Even our 2003 Convention did not come off without controversy. John Mitchler — just hours after becoming this year’s only 48 completer — made an impassioned plea for Charles Mound and handed out Galena brochures. His dad a former Illinois state senator was also on hand for moral support.
However, before even being told about it, Jean Wuebbels owner of the highpoint sent a message to us and to the Galena Chamber of Commerce saying that they were closing Charles Mound to “tourists” although not to legitimate highpointers who make arrangements with them to visit and to walk from the road to the summit.
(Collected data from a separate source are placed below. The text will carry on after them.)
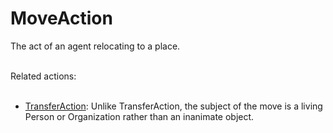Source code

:# MoveAction

The act of an agent relocating to a place.<br/><br/>

Related actions:<br/><br/>

<ul>
<li><a class="localLink" href="http://schema.org/TransferAction">TransferAction</a>: Unlike TransferAction, the subject of the move is a living Person or Organization rather than an inanimate object.</li>
</ul>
Within a few hours both John and I had further discussions with the Wuebbels. They are very gracious people and have done everything they can to make Charles Mound a fun destination. They are excited about the Convention.
Our Club has changed in its handling of private property issues. We have a better sensitivity to it and are quick to resolve problems before they fester and become bigger issues.
Speaking of nipping a problem in the bud, then there’s the situation in Delaware.
William S. Schenck from the Delaware Geological Survey has confirmed what Paul Zumwalt said in his survey — that the actual highpoint is in a trailer park just west of the marker at Ebright and Ramblewood. As this has become widely known the trailer park has posted a “private property” sign. The Club Board has voted to accept the sign as an official visit to the highpoint.
We couldn’t avoid controversy on state-owned highpoints. At the beginning of the summer the Ameren Co., which provides electricity to St. Louis, announced plans to build America’s largest pumped storage power plant just west of Taum Sauk on Church Mountain. The plant with its 100 foot high dam on Taum Sauk Creek would have flooded Taum Sauk State Park and obliterated the trail between the Missouri summit and Johnson Shut Ins. Jakk Longacre did a spectacular job fighting this. After the Missouri Governor announced his opposition, Ameren backed down and says it will not pursue the project.
O.K. so much for controversy. Let’s hear some kudos for the Club itself. Did you know we have members in all 50 states? I’m not sure exactly when that demographic occurred but I’m told it’s never been formally announced. So now it is!
Also, for folks flying in on U.S. Air it was nice to see that we were featured in a cover issue on their inflight “Attache” magazine. The Chicago Tribune had nice things to say about Paul Zumwalt and there was a very nice AP article about the Sterlers in Iowa.
There’s a whole bunch more I’d like to tell you, but I better go.
Kudos to you all and thanks for your patience!